When is now for eurosceptics?

At the end of last week, the Commission announced it was supporting the opening of accession negotiations with Albania, a decision that the December European Council will be asked to approve.

This comes on the back of a 4 year process since Albania lodged its application, including a series of very stringent and involved demands by the Commission in its 2010 opinion (full timeline here).

Seen as part of a bigger process of securing the Western Balkans, all this might seem rather mundane (except for Albanians): another small member state moving in with no great consequence to the operation of the EU.

Hence my surprise at the line taken by UKIP to the announcement.

On the back of a big press release and frequent tweets, the deputy leader Paul Nuttall decried the decision as “utter madness”, on the grounds of criminality and poverty.
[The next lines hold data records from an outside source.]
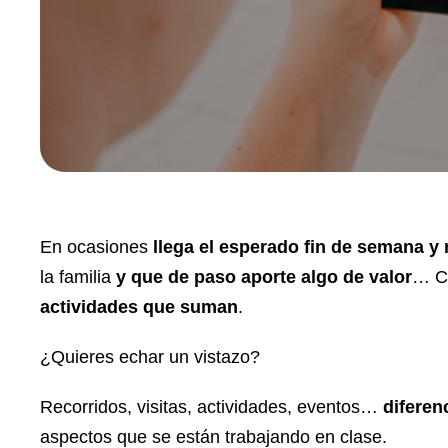
En ocasiones
llega el esperado fin de semana 
la familia
y que de paso aporte algo de valor
… C
actividades que suman
.
¿Quieres echar un vistazo?
Recorridos, visitas, actividades, eventos…
diferen
aspectos que se están trabajando en clase.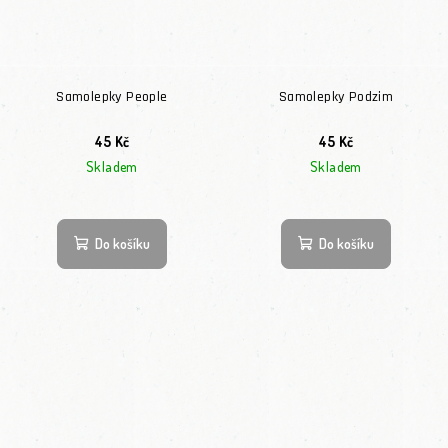
Samolepky People
Samolepky Podzim
45 Kč
45 Kč
Skladem
Skladem
Průměrné hodnocení produktu je 5,0 z 5 hvězdiček.
Do košíku
Do košíku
The entry of Albania would simultaneously lead to millions being spent on regional development in the country and the flooding of its population to other parts of the Union (i.e. the UK). Moreover, membership would be bad for Albanians themselves, exposed as they would be to continent-wide competition.

Leaving the logic to one side, the more interesting point was that while this might make sense at one level as UKIP policy, at another it would seem to be completely counterproductive.
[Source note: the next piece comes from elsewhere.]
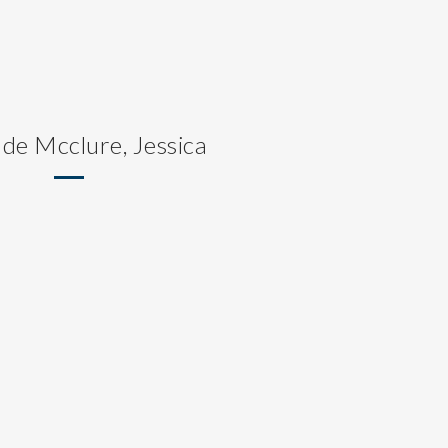
 de Mcclure, Jessica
If we assume that UKIP’s goal is UK withdrawal from the Union and (ideally) the collapse of the Union altogether, then anything that precipitated that happening would logically be desirable.

Letting Albania join – if it is really such a basket case (in UKIP’s eyes) – would therefore actually be to their advantage, since it would highlight the problems of free movement and the Eastern shift that the Union has been undergoing since the fall of the Berlin Wall.

By contrast, siding with ‘small Europeans’ to protect the benefits of membership from outsiders would seem to be working for the perpetuation of the system.

This raises a number of issues and observations.

The first of these is that UKIP has historically not been very interested in what other countries do. They work with partners in the EP, but ultimately they argue that it is each country’s sovereign right to decide what it should do, so getting involved (even if they sometimes get caught up in such debates). Hence, if Albania and the EU decide the former should join, then UKIP doesn’t really care.

Secondly and more consequentially, Nuttall’s pronouncements seem to suggest that UKIP is not as adventurous as it might appear.

Over the past year, the party has been able to argue that it has made much of the running on British European policy (even if Tory backbenchers might challenge that): from Cameron’s renegotiation-and-referendum to the coming EP elections, UKIP has been able to position itself on the side of common sense and a rising agenda. The local elections in the spring were a case in point, as the party sold itself as a more general-purpose protest party. In short, the wind has been in their sails.

And yet, the Albania issue reads like a party that doesn’t expect to win power in any short timeframe. Accession will not happen for years, regardless of what happens at the European Council. Consider Croatia’s 6 years of negotiations, plus the almost two years of ratifications.

For such a bullish party, this seems odd, especially in the horizon of building pressure for a 2017 referendum. Even if we accept that the party will rail against any decision that the Union takes, it seems to speak to a vision of at least medium-term future for the UK in the European Union.